Electromagnets All Around Us
Many electromagnets have an advantage over permanent magnets because they can be easily turned on and off, and increasing or decreasing the amount of electricity flowing around the core can control their strength.
Modern technology relies heavily on electromagnets to store information using magnetic recording devices. When you save data to the hard drive in your computer, for example, tiny, magnetized pieces of metal are embedded onto a disk in a pattern specific to the saved information. This data started life as binary digital computer language (0s and 1s). When you retrieve this information, the pattern is converted into the original binary pattern and translated into a usable form. So what makes this an electromagnet? The current running through the computer’s circuitry magnetizes those tiny bits of metal. This is the same principal used in tape recorders, VCRs and other tape-based media (and yes, some of you still own tape decks and VCRs). This is why magnets can sometimes wreak havoc on the memories of these devices.
Electromagnets also paved the way for really harnessing the potential of electricity in the first place. In electrical appliances, the motor moves because the current flowing from your wall socket produces a magnetic field. It’s not the electricity itself powering the motor, but the charge created by the magnet. The force of the magnet creates rotational movement, which means they rotate around a fixed point, similar to the way a tire rotates around an axle.

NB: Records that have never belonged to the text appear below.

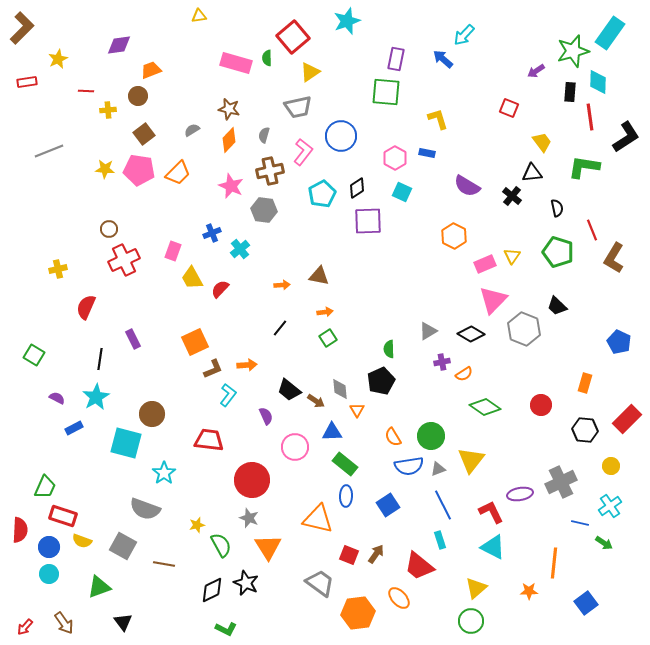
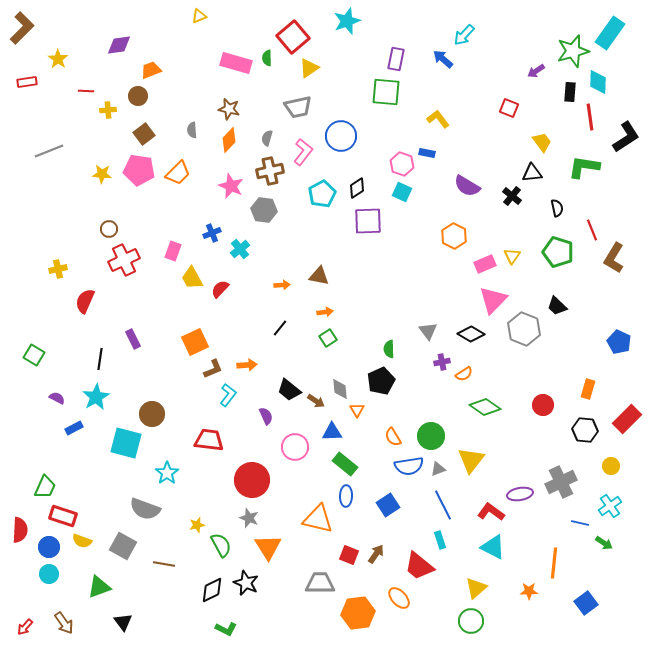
yellow triangle at (199, 16): rotated 14 degrees counterclockwise
yellow star at (58, 59): rotated 12 degrees counterclockwise
yellow triangle at (310, 72): moved 1 px left, 4 px up
yellow L-shape at (438, 119): rotated 20 degrees counterclockwise
gray semicircle at (192, 130): rotated 63 degrees counterclockwise
gray semicircle at (264, 135): moved 3 px right, 3 px down
pink hexagon at (395, 158): moved 7 px right, 6 px down; rotated 10 degrees counterclockwise
yellow star at (105, 169): moved 3 px left, 5 px down
red semicircle at (86, 307): moved 1 px left, 6 px up
gray triangle at (428, 331): rotated 36 degrees counterclockwise
orange rectangle at (585, 383): moved 3 px right, 6 px down
red circle at (541, 405): moved 2 px right
cyan star at (164, 473): moved 3 px right
red L-shape at (491, 512): rotated 28 degrees counterclockwise
gray trapezoid at (320, 583): rotated 36 degrees counterclockwise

So, why not skip this process and just use the outlet to power the motor in the first place? Because the current required to power an appliance is quite large. Have you ever noticed how turning on a large appliance such as a television or a washing machine can sometimes cause the lights in your home to flicker? This is because the appliance is drawing a lot of energy initially, but that large amount is only needed to get the motor started. Once that happens, this cycle of electromagnetic induction takes over.
From household appliances, we’re moving up to some of the most complex machinery ever built to see how electromagnets are being used to unlock the origins of the universe. Particle accelerators are machines that propel charged particles toward one another at incredibly high speeds in order to observe what happens when they collide. These beams of subatomic particles are very precise and controlling their trajectory is critical so they don’t go off course and damage the machinery. This is where electromagnets come in. The magnets are positioned along the path of the colliding beams, and their magnetism is actually used to control their speed and trajectory.
Not a bad resume for our friend the electromagnet, huh? From something you can create in your garage to operating the tools that scientists and engineers are using to decipher the origins of the universe, electromagnets have a pretty important role in the world around us.
DIY Electromagnets and Experiments to Try
Electromagnets are easy to make; just a few pieces of hardware and a power supply gets you on your way. First, you’ll need the following items:
one iron nail, at least 6 inches (15 centimeters) in length
a length of 22-gauge insulated copper wire
one D-cell battery
Once you have these items, remove the insulation from each end of the copper wire, just enough to provide a good connection with the battery. Wrap the wire around the nail; the tighter you can wrap it, the more powerful the magnetic field will be. Finally, connect the battery by attaching one end of the wire to the positive terminal and one to the negative terminal (it doesn’t matter which end of the wire gets paired with which terminal). Presto! A working electromagnet.